Her nap borne of boredom ended as her tray was pulled out of the cell by a long pole, hissing across the floor. Kai bolted up, eyes wide with surprise at the unfamiliar noise, making eye contact with the attendant. He seemed annoyed, with the same expression on the part of his face she could see that she’d seen on many fast-food employees. She couldn’t help but wonder if this job was the equivalent of that: a low-skill, low-wage job. It was a little bit funny to her, to picture some twenty-something year old complaining to their family about the humans they had to manage. She laid back on her bed, closing her eyes once more. All tiredness seemed to have slipped away, leaving her with the itch of energy in her limbs. She wished, for a moment, that she could run and exercise. There wasn’t much she could do about that, of course, as she barely had the motivation to keep her eyes open. Truly, it was an unpleasant paradox: the mind exhausted and the body energized.

The exhaustion had perhaps been more present than Kai had thought, and she woke far after night had fallen. Based on what little she could see out her window, it truly did look like a rather nice night outside. Oddly enough, she found herself rather content with being inside the prison. She felt as if a warm blanket of docility had been spread over her, her eyes half-open and limbs heavy. Her mind too was fuzzy, as if she couldn’t quite shake off sleep. Kai yawned and slowly sat up, swinging her legs over the edge of her bed, arms bracing against the frame for support. Her vision swam, and her legs were suddenly heavy and unuseful as she contemplated standing. Kai lifted a clumsy hand to her face as she moved to rub her eyes. Something was definitely wrong, she knew, but she couldn’t quite put her finger on it. Her hand swam out of focus as she looked at it, and she shook her head in an effort to shake away the feeling. As she sat there in contemplation of her altered state, the telltale sound of the door banging open broke her focus. Her movements were sluggish as she tried to leap to her feet and move to the furthest corner of her cell. She crumpled slowly, as if moving through molasses, her limbs going fully heavy and her jaw slack. Her state was clear then: she had been drugged.

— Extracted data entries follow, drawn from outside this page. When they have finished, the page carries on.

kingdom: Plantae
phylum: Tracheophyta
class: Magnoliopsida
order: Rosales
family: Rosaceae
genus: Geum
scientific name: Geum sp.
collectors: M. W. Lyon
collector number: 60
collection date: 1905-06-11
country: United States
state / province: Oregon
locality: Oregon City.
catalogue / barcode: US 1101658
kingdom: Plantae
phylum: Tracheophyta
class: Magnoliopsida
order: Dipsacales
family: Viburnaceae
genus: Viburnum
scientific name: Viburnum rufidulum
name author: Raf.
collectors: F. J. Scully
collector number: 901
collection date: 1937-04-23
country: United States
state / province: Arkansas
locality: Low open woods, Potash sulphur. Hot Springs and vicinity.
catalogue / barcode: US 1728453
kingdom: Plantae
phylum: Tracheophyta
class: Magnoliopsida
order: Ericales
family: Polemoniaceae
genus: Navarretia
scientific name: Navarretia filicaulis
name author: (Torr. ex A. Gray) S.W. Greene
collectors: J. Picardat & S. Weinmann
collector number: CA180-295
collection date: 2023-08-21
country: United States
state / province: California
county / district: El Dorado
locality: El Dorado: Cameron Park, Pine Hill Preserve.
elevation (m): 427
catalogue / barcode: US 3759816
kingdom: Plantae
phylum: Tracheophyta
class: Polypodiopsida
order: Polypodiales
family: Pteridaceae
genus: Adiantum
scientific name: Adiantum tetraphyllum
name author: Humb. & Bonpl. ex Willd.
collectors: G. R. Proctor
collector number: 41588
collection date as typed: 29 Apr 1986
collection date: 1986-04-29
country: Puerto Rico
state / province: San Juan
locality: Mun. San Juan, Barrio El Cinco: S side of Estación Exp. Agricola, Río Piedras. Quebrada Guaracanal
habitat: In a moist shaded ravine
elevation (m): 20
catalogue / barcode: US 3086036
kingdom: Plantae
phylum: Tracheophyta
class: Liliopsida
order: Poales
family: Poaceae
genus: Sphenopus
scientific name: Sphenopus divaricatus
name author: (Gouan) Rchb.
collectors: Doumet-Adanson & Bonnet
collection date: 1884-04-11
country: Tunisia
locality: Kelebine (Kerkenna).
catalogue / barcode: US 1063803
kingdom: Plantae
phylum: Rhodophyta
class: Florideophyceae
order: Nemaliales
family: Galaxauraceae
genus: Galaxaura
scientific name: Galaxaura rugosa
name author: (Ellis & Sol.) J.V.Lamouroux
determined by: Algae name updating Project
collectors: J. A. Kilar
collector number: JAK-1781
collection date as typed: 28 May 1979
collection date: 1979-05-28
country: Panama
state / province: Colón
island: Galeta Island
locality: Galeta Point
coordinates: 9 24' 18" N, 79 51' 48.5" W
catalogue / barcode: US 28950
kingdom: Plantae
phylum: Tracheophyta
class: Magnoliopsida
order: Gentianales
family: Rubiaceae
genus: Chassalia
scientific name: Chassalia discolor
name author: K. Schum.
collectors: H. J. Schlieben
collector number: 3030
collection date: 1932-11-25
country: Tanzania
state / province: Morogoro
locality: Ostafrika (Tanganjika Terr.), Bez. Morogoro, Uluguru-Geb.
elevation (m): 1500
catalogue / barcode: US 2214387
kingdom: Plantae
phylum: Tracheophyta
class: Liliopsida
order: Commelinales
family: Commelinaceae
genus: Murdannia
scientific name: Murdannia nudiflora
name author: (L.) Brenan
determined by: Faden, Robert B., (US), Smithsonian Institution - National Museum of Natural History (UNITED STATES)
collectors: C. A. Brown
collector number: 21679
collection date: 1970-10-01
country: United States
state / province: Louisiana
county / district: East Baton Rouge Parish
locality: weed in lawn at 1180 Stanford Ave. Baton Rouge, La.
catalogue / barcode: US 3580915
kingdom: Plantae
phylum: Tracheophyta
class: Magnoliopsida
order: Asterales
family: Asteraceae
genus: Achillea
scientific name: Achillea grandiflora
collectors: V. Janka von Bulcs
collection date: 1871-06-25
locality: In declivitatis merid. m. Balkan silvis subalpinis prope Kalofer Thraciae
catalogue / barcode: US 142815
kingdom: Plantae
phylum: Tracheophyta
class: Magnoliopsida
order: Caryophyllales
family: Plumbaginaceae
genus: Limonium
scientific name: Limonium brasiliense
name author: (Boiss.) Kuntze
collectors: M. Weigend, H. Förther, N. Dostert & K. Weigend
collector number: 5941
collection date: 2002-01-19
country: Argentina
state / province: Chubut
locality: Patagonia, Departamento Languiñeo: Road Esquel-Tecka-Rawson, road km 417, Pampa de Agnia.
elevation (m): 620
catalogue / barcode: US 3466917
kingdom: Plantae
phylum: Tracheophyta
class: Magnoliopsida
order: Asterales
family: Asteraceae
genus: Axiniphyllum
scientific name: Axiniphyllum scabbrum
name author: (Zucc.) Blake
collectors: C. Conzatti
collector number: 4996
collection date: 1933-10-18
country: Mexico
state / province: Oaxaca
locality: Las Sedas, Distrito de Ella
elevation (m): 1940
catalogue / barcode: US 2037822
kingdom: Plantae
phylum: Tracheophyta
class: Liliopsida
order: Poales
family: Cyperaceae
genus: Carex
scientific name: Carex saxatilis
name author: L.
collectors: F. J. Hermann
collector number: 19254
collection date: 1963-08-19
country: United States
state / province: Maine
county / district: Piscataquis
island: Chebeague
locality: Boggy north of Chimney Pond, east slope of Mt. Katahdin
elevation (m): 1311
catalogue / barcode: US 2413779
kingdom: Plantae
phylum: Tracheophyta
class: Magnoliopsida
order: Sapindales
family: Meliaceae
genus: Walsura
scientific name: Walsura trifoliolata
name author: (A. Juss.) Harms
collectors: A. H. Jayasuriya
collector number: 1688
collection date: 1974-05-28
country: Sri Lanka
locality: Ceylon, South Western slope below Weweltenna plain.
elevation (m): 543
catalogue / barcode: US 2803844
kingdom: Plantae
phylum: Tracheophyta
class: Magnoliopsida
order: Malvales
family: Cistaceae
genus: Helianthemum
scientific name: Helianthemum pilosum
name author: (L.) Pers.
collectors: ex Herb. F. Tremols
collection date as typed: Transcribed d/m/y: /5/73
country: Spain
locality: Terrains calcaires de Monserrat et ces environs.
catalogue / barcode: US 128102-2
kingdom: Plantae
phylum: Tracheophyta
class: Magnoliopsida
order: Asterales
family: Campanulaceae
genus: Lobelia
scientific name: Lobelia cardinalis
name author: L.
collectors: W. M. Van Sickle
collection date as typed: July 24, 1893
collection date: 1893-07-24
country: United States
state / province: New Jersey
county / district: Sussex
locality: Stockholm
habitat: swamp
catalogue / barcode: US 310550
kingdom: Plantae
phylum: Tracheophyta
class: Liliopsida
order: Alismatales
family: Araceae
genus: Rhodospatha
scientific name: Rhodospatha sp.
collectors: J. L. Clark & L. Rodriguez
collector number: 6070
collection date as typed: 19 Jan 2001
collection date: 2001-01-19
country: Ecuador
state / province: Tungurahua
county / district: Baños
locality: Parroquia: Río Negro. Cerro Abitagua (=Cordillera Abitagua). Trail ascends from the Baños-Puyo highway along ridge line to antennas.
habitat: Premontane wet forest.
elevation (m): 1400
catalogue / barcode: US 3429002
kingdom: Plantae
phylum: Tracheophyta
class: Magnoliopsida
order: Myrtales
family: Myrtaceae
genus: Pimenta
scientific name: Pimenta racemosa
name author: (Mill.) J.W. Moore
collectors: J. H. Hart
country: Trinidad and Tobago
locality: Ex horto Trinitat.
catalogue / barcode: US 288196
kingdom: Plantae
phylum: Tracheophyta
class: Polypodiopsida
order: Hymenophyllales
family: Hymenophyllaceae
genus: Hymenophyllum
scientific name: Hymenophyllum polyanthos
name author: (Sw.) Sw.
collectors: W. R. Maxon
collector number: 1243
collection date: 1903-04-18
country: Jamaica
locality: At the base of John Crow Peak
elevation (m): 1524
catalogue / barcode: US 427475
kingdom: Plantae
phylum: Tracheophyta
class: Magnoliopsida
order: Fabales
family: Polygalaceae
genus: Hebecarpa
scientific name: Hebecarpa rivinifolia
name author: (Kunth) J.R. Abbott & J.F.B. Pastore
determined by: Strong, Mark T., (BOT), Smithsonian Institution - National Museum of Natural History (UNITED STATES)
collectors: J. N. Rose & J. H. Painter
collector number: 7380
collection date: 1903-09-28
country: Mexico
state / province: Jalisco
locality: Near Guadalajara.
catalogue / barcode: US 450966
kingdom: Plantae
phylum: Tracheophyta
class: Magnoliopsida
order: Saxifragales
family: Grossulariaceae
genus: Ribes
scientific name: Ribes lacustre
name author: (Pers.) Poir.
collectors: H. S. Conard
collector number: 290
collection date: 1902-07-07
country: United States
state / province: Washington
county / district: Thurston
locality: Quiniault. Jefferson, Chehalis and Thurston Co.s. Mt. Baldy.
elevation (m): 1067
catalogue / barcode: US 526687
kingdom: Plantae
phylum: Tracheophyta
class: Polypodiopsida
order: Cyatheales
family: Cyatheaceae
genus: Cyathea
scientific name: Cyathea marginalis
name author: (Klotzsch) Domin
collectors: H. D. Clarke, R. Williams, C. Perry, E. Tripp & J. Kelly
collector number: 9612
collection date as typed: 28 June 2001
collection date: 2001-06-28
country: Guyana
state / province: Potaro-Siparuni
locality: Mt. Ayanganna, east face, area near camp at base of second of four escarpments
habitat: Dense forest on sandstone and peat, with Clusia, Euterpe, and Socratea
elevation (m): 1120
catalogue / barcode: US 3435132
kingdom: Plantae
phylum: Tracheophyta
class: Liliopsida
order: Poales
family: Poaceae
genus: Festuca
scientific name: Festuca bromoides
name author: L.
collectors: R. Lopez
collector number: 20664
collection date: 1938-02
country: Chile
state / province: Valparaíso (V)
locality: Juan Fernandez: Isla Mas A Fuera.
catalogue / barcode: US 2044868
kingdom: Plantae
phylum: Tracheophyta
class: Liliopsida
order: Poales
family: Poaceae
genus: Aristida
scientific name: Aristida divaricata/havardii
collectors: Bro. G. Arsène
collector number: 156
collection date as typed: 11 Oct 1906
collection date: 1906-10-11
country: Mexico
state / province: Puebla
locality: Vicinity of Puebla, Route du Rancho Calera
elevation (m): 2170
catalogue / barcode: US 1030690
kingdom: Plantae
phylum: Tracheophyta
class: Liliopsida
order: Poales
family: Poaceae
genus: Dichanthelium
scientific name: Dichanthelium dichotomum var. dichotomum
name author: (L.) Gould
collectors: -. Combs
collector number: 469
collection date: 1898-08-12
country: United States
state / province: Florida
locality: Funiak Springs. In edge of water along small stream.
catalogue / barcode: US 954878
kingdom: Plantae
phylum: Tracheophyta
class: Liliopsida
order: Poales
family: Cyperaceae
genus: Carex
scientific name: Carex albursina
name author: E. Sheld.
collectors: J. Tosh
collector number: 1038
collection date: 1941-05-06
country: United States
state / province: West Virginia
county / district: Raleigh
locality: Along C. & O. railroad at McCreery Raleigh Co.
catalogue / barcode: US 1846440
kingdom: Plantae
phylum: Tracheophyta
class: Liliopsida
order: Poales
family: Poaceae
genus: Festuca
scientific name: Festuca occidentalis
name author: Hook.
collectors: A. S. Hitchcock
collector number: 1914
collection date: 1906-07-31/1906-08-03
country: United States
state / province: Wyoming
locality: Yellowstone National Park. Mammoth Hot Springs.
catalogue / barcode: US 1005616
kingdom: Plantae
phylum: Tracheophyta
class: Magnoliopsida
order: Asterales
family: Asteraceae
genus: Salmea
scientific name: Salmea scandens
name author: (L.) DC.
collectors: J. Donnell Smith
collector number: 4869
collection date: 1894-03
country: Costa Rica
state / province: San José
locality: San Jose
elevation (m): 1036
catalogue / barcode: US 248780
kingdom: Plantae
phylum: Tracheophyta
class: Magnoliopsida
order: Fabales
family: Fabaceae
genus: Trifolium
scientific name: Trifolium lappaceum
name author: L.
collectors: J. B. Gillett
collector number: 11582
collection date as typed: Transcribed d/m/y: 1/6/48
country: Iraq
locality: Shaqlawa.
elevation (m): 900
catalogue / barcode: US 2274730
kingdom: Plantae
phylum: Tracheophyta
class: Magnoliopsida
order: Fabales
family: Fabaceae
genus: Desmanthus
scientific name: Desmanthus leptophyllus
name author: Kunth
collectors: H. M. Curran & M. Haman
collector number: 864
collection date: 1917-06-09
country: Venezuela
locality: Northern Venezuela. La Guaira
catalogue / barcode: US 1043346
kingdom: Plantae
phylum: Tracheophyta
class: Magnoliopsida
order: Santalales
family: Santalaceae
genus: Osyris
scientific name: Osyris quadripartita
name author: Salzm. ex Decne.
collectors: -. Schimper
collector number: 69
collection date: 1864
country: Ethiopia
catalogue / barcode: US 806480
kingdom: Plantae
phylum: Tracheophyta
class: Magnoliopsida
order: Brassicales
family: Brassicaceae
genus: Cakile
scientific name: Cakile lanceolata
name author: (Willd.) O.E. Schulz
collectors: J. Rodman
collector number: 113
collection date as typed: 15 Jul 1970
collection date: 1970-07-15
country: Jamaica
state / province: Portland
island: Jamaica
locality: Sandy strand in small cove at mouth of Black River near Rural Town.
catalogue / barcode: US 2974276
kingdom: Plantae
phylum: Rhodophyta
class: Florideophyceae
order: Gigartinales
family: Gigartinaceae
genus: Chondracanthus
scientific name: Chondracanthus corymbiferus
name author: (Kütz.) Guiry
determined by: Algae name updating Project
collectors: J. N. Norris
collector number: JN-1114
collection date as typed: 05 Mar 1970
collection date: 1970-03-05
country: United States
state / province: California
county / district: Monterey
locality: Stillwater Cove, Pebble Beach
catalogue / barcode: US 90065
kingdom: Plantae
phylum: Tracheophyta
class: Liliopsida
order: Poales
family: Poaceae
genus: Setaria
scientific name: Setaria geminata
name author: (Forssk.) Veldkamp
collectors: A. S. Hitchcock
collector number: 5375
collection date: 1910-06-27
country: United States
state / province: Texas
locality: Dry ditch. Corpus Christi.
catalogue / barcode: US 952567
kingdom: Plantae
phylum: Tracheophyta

It all made sense, she realized, as her eyes rolled shut and the footsteps grew closer. Why not reduce a laced portion? She always ate her food, and giving her a smaller portion would ensure she took the entire dose. It had to be slow-acting too, otherwise it would scare the other prisoners. Even then, as she slipped away, and was dragged from the cell, she did not regret her few rebellions against these creatures.